In this week's blog, we start a new series from Peak Productivity titled, "Value-Focused Insights - Hard-Learned Lessons from Gemba. In it, I discuss the need to spend the time and energy to create a plan that builds efficiency in the design and layout phase of the process, not remove waste after the equipment, flow, and processes are set.
Wack-a-Mole, Tetris, or create a plan? Which describes your approach to lean design and layout?
The goal is to design in efficiency, not waste.
A poor design will haunt you for years to come. How often have you seen a company unbolt equipment and move it to provide more optimum flow and efficiency? I have sat in many meetings where equipment movement was discussed with great passion. Discussions around downtime, loss of production, idle employees, customer needs, cost, etc., with a final decision of “No, just make do with the space you have.” In fact, in my career, I have only seen a piece of machinery moved once to provide better flow.

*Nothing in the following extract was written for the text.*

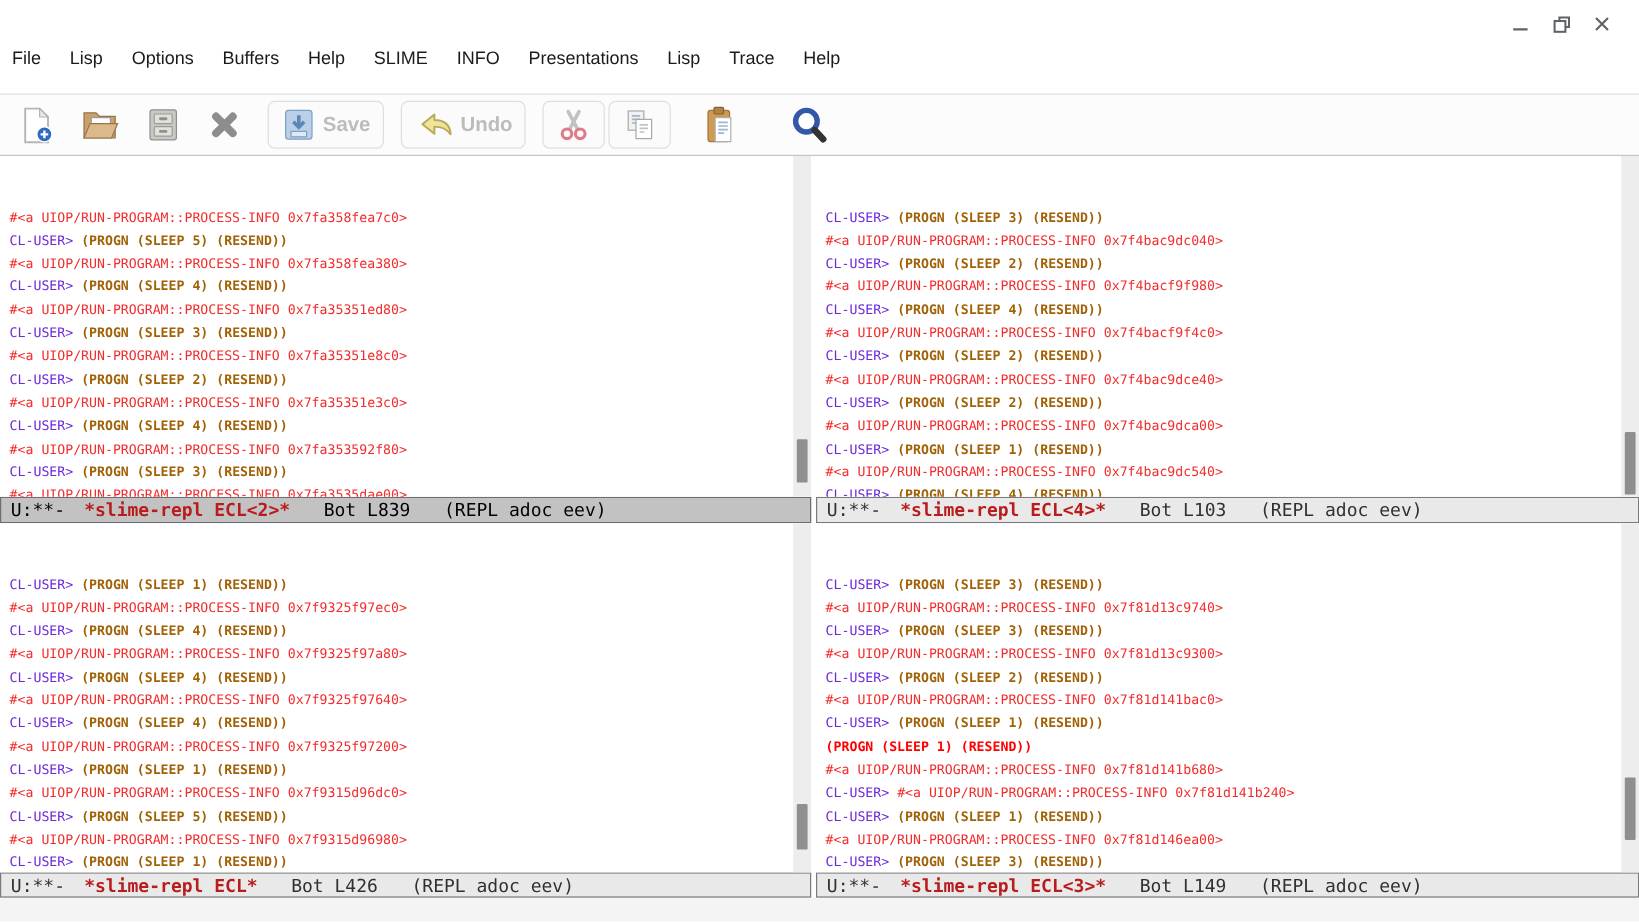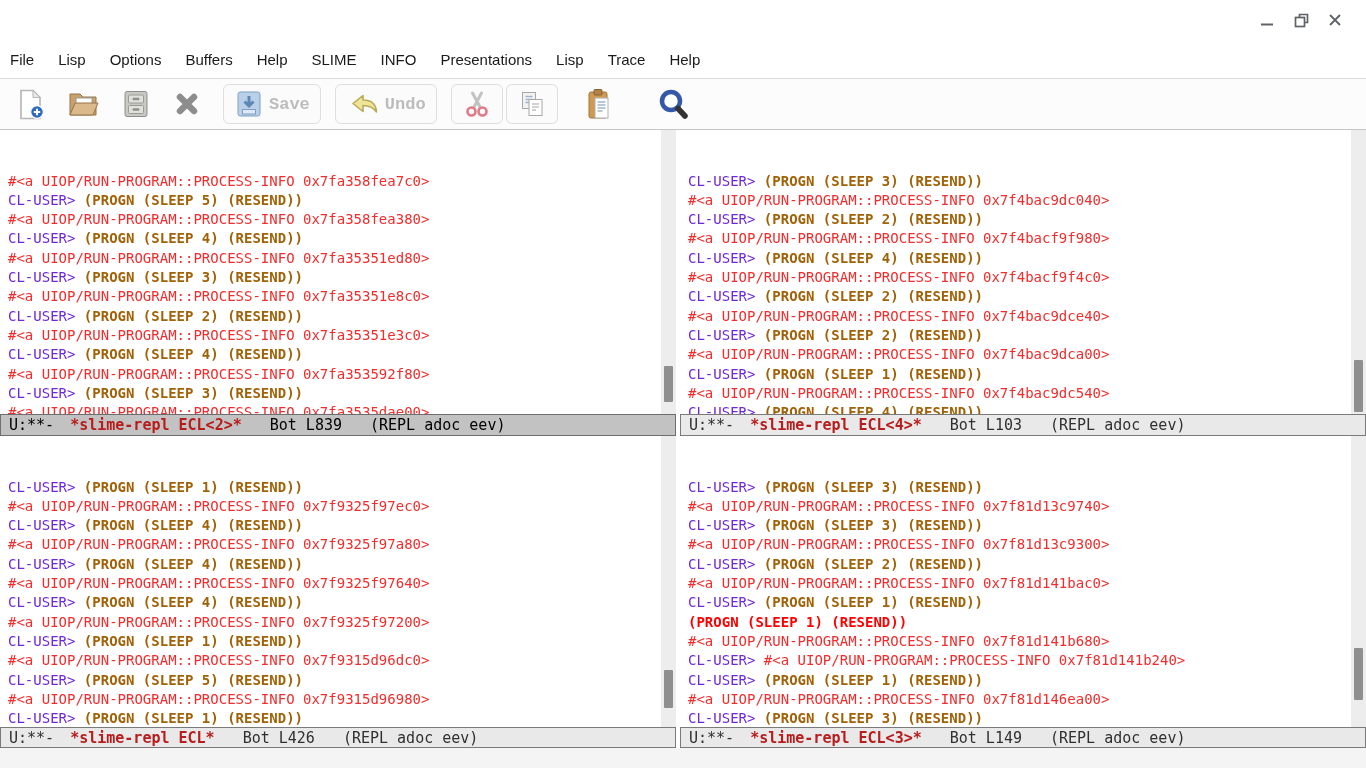"File" .menubar { align-items: center -> flex-start }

So that brings up the question, how much time and energy are you spending on designing in efficiency and flow to your process? Does it resemble a game of Tetris or Wack-A-Mole? Does anyone have a 5, 10, or 15-year plan that could be used to model the facility's layout? It will not be a perfect plan, but it will be better than just dropping in equipment based on the given available space. If that is the approach then you are doomed to live with a wacky and inefficient flow, lots of inventory, and excessive material conveyance for the life of those machines and products, which could be 20-50 years.
Why do we do this to ourselves? I believe it is in part due to a false belief that we can drive the waste out later. Now, if you are in continuous improvement this sounds like job security until you retire, but it is a hard journey to take because the process will only be as good as the broken layout will allow. Maybe you can design automated conveyance systems while creating kanbans and visual inventory management, but one-piece flow or batch size reduction will be stymied. A bad layout will add significant material handling costs along with operating costs. Since the company cares about cost, you can’t afford to not spend time, energy, and money to create a great layout.
If a company does invest the time upfront to create a plan and layout for the process and equipment, who is involved or leads the plan? Hopefully, the answer is a cross-functional team, but unfortunately, many times the task is delegated to one person: an engineer, a project lead, or the blueprint owner, etc. All these people are very important to a successful layout or design, but a more diverse team is needed to ensure all perspectives are represented and optimized. What about adding a maintenance team member to work on accessibility to the equipment during repairs or TPM work, a line operator to look at operator controls, inventory drop points, and needed tooling, or someone who conveys materials through the area to look for pinch points, maneuverability issues, or staging areas? Also, include an industrial engineer to look at the overall flow of material, people, and inventory through the area. A good check is to review the overall shape that is formed with the flow of materials through the process steps. O, U, L, or Z are always good choices because they don’t require the products or people to backtrack in the process or travel great distances for the next process. If the overall layout looks like a Wack-a-Mole game, more work needs to be done to optimize the layout and design. The better the design and layout the less waste exists in the process which is the goal.